• **Task item**
Every line from the line containing "rapy aims to enhance skin" through the final line below is to be repeated exactly; no other line is.

Entries taken from a collection:
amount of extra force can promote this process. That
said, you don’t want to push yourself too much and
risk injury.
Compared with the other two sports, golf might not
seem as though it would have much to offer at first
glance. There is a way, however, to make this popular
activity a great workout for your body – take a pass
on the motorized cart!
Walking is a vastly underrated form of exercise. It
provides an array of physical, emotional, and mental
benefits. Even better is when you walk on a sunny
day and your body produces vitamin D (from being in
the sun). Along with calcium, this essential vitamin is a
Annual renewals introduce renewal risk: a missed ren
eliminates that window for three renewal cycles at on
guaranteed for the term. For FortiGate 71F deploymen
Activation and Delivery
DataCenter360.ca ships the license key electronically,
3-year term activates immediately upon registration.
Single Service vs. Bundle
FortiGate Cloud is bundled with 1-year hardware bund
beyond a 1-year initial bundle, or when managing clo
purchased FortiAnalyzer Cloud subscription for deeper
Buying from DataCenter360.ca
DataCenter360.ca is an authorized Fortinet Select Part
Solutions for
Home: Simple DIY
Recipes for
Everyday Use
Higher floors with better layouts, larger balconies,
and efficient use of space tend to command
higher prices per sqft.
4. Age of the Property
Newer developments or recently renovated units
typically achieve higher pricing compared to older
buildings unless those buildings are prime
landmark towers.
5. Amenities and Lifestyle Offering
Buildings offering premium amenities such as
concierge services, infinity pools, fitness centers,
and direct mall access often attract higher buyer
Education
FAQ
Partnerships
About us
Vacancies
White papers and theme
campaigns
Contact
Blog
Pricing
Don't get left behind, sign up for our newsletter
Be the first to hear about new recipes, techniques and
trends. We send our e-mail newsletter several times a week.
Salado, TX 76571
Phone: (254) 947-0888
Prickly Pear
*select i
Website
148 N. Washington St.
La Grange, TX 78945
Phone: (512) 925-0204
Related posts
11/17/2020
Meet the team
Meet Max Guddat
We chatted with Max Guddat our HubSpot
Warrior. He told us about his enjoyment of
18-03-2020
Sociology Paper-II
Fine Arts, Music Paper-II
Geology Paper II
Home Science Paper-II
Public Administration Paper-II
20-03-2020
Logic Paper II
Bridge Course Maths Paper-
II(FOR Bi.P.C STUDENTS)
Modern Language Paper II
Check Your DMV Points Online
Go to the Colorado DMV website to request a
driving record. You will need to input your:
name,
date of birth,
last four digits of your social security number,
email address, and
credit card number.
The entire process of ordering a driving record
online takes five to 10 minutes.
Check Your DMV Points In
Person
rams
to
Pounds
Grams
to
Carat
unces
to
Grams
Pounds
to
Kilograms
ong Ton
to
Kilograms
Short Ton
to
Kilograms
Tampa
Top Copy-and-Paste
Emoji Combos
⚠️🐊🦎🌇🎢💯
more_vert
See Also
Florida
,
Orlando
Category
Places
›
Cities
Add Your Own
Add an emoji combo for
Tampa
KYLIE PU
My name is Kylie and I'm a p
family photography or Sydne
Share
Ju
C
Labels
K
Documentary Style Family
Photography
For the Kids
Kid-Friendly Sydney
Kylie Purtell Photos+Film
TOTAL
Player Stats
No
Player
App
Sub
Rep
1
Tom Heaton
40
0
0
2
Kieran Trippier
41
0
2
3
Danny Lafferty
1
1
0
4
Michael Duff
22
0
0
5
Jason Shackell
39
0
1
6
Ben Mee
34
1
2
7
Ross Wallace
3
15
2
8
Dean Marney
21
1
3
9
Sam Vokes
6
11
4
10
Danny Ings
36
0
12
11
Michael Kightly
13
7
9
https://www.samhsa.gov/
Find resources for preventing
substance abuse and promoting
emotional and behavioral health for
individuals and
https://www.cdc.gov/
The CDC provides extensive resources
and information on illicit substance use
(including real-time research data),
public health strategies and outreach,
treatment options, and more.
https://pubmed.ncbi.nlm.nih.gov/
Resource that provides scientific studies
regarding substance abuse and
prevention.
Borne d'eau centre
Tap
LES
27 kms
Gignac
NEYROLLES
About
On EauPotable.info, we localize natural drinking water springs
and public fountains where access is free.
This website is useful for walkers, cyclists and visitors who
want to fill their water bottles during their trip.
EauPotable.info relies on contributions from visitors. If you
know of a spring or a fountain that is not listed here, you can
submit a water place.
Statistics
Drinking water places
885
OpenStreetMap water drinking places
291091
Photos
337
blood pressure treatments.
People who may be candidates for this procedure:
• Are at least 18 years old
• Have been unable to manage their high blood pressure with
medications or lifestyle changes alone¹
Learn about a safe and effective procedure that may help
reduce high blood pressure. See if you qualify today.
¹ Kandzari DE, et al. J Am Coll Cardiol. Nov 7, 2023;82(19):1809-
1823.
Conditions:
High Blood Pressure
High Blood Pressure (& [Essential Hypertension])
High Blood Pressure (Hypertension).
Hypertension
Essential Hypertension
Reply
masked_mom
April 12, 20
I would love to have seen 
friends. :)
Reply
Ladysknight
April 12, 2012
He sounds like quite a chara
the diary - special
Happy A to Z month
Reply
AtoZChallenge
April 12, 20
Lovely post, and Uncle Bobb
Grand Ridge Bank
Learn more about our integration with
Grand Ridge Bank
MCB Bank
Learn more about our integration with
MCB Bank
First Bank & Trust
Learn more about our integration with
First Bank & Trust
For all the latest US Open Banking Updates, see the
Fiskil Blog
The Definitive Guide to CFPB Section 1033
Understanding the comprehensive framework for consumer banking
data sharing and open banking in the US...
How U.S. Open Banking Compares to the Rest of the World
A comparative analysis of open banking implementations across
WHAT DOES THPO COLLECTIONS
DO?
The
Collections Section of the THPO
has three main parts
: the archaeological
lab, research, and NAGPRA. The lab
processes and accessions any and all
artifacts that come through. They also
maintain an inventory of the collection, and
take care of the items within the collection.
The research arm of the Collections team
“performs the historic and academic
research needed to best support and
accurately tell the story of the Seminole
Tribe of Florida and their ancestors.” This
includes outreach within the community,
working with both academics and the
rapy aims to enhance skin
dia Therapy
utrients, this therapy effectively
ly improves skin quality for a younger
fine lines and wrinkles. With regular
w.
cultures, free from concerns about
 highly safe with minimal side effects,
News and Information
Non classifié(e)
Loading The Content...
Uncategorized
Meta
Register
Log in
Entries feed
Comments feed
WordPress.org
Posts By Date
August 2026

• **Task response**
rapy aims to enhance skin
dia Therapy
utrients, this therapy effectively
ly improves skin quality for a younger
fine lines and wrinkles. With regular
w.
cultures, free from concerns about
 highly safe with minimal side effects,
News and Information
Non classifié(e)
Loading The Content...
Uncategorized
Meta
Register
Log in
Entries feed
Comments feed
WordPress.org
Posts By Date
August 2026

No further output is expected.